- _Work to be completed_:
From the entries that follow, copy each line containing the word "with".
==*==
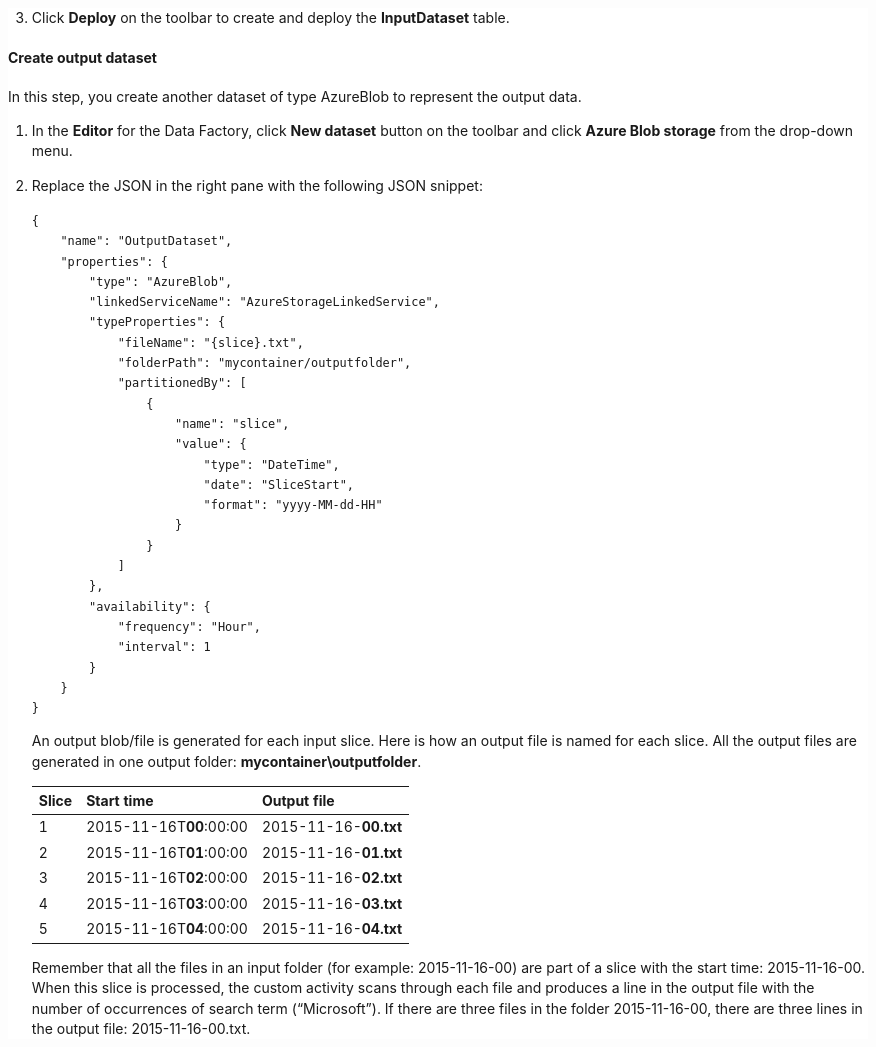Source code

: 3.  Click **Deploy** on the toolbar to create and deploy the **InputDataset** table. 

#### Create output dataset

In this step, you create another dataset of type AzureBlob to represent the output data.

1.  In the **Editor** for the Data Factory, click **New dataset** button on the toolbar and click **Azure Blob storage** from the drop-down menu.

2.  Replace the JSON in the right pane with the following JSON snippet:

		{
		    "name": "OutputDataset",
		    "properties": {
		        "type": "AzureBlob",
		        "linkedServiceName": "AzureStorageLinkedService",
		        "typeProperties": {
		            "fileName": "{slice}.txt",
		            "folderPath": "mycontainer/outputfolder",
		            "partitionedBy": [
		                {
		                    "name": "slice",
		                    "value": {
		                        "type": "DateTime",
		                        "date": "SliceStart",
		                        "format": "yyyy-MM-dd-HH"
		                    }
		                }
		            ]
		        },
		        "availability": {
		            "frequency": "Hour",
		            "interval": 1
		        }
		    }
		}


 	An output blob/file is generated for each input slice. Here is how an output file is named for each slice. All the output files are generated in one output folder: **mycontainer\\outputfolder**.


	| **Slice** | **Start time**          | **Output file**       |
	|-----------|-------------------------|-----------------------|
	| 1         | 2015-11-16T**00**:00:00 | 2015-11-16-**00.txt** |
	| 2         | 2015-11-16T**01**:00:00 | 2015-11-16-**01.txt** |
	| 3         | 2015-11-16T**02**:00:00 | 2015-11-16-**02.txt** |
	| 4         | 2015-11-16T**03**:00:00 | 2015-11-16-**03.txt** |
	| 5         | 2015-11-16T**04**:00:00 | 2015-11-16-**04.txt** |

	 Remember that all the files in an input folder (for example: 2015-11-16-00) are part of a slice with the start time: 2015-11-16-00. When this slice is processed, the custom activity scans through each file and produces a line in the output file with the number of occurrences of search term (“Microsoft”). If there are three files in the folder 2015-11-16-00, there are three lines in the output file: 2015-11-16-00.txt.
==*==
- _Exercise response_:
2.  Replace the JSON in the right pane with the following JSON snippet:
	 Remember that all the files in an input folder (for example: 2015-11-16-00) are part of a slice with the start time: 2015-11-16-00. When this slice is processed, the custom activity scans through each file and produces a line in the output file with the number of occurrences of search term (“Microsoft”). If there are three files in the folder 2015-11-16-00, there are three lines in the output file: 2015-11-16-00.txt.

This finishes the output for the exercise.